*Collected data:*
# # # #
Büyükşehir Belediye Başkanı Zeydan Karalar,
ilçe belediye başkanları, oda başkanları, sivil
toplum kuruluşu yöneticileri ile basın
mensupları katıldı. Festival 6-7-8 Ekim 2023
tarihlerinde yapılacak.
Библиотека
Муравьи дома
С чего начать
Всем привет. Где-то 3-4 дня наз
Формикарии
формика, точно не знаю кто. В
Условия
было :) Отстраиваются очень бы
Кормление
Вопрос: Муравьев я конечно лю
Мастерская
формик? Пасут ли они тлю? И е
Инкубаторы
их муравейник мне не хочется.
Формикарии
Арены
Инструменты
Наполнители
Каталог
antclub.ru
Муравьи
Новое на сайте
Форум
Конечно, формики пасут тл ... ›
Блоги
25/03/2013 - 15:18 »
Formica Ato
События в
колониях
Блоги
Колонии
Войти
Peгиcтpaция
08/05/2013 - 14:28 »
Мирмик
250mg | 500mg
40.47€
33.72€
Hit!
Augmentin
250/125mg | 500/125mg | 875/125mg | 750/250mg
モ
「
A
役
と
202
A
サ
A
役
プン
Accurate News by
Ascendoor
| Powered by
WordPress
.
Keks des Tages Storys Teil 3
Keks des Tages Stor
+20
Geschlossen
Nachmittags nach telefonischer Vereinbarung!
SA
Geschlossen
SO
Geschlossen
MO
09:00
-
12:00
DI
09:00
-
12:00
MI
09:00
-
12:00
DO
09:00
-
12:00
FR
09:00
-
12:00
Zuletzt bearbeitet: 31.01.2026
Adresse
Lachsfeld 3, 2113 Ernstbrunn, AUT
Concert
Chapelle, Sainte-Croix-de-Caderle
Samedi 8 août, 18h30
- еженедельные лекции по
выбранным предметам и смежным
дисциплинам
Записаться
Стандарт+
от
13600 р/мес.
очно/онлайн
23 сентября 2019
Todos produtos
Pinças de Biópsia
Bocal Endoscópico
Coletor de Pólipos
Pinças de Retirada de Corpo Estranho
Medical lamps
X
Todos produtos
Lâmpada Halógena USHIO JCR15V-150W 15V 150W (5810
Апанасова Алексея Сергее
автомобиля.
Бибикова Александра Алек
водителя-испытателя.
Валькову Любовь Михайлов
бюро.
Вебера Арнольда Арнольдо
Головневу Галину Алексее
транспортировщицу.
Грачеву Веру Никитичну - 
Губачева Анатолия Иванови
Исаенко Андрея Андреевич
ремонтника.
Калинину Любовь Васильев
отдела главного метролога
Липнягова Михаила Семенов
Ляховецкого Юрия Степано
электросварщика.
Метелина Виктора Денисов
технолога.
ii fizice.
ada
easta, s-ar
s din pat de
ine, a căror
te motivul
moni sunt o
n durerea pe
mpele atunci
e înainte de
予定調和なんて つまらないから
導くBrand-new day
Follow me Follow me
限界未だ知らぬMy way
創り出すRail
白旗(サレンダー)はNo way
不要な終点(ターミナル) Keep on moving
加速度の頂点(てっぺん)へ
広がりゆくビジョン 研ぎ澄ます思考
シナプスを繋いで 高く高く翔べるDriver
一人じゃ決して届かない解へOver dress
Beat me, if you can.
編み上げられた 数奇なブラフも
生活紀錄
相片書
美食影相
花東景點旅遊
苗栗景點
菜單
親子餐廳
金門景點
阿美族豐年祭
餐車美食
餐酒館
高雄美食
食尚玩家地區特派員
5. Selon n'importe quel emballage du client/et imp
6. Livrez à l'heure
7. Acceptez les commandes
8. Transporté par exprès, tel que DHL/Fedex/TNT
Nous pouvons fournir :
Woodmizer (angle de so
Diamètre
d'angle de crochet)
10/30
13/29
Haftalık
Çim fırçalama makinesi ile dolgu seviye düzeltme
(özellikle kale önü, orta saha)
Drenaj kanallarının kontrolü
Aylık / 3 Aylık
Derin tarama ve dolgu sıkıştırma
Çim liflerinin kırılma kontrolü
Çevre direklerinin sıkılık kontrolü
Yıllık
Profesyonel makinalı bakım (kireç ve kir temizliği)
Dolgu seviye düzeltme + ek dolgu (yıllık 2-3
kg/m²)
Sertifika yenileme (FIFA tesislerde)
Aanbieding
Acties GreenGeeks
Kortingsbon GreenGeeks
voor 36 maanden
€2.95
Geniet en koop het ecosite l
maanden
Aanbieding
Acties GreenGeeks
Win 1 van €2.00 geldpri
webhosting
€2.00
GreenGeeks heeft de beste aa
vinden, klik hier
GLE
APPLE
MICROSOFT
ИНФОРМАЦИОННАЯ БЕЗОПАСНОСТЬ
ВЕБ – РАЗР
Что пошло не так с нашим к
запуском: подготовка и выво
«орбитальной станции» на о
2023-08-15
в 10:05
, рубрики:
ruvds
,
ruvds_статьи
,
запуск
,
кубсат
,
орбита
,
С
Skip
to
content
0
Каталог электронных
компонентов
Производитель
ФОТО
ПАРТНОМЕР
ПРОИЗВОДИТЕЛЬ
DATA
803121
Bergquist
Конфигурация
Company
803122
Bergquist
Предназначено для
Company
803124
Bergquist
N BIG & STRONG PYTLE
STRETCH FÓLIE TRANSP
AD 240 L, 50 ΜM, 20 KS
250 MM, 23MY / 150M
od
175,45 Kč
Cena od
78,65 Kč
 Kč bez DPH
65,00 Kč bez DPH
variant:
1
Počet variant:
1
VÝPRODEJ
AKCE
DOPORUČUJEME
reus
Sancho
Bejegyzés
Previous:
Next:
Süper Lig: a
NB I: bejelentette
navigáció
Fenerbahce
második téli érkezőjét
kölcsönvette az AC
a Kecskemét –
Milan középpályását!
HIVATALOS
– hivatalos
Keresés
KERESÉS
# # # #
*EXERCISE OBJECTIVE:*
Those lines above that contain the string "dolgu" should be returned.

*OUTPUT BELOW:*
Çim fırçalama makinesi ile dolgu seviye düzeltme
Derin tarama ve dolgu sıkıştırma
Dolgu seviye düzeltme + ek dolgu (yıllık 2-3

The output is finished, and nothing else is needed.